Andersson was later corresponding author of studies on Rubisco complexes and comparative enzyme structures, including work on green-algal and diatom Rubiscos.Her research was also synthesised in major reviews of Rubisco structure, catalysis and regulation. Independent reviews have continued to use this structural framework in discussions of Rubisco catalysis and engineering. A 2023 review in the Annual Review of Biochemistry, examining Rubisco function, evolution and engineering through the lens of structure and mechanism, cites Andersson's 1996 high-resolution Rubisco structure among the structural literature underlying the field. Reviews of Rubisco improvement have likewise discussed structural and catalytic constraints in the context of strategies for crop improvement.

=== Mononuclear iron enzymes and β-lactam biosynthesis ===
Andersson also contributed to structural studies of mononuclear iron enzymes involved in the biosynthesis of β-lactam antibiotics. In 1995, she was a co-author of a Nature paper reporting the crystal structure of isopenicillin N synthase. The paper described the structure as the first from a new structural family of enzymes and identified a conserved jelly-roll motif shared with several 2-oxoacid-dependent oxygenases.In 1998, Andersson was corresponding author of a Nature paper reporting the structure of deacetoxycephalosporin C synthase, a mononuclear ferrous 2-oxoacid-dependent oxygenase that expands the penicillin nucleus to form the cephalosporin nucleus. The study reported the first crystal structure of a 2-oxoacid-dependent oxygenase and proposed a mechanism for formation of the reactive ferryl intermediate used in catalysis.

== Recognition ==
In 2019, Andersson received the Norblad-Ekstrand Medal from the Swedish Chemical Society for research on photosynthetic carbon dioxide fixation. The Society states that the medal is awarded to people who have distinguished themselves through outstanding scientific research in chemistry and its border sciences.

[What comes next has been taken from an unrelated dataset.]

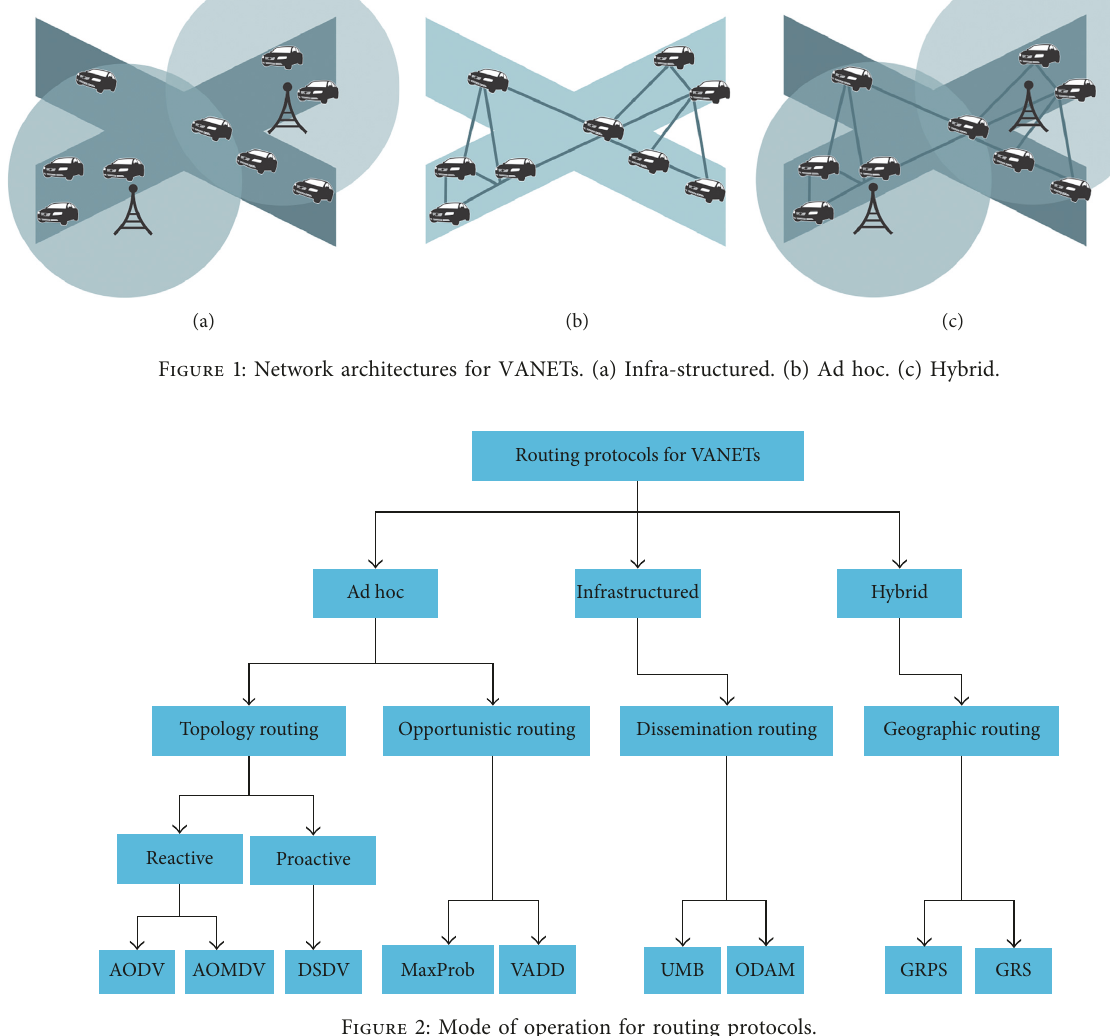
Figure 2: Mode of operation for routing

== Selected publications ==
- Andersson, I. et al. "Crystal structure of the active site of ribulose-bisphosphate carboxylase". Nature 337, 229–234 (1989).
- Roach, P. L. et al. "Crystal structure of isopenicillin N synthase is the first from a new structural family of enzymes". Nature 375, 700–704 (1995).
- Valegård, K. et al. "Structure of a cephalosporin synthase". Nature 394, 805–809 (1998).
- Andersson, I. & Taylor, T. C. "Structural framework for catalysis and regulation in ribulose-1,5-bisphosphate carboxylase/oxygenase". Archives of Biochemistry and Biophysics 414, 130–140 (2003).
- Andersson, I. "Catalysis and regulation in Rubisco". Journal of Experimental Botany 59, 1555–1568 (2008).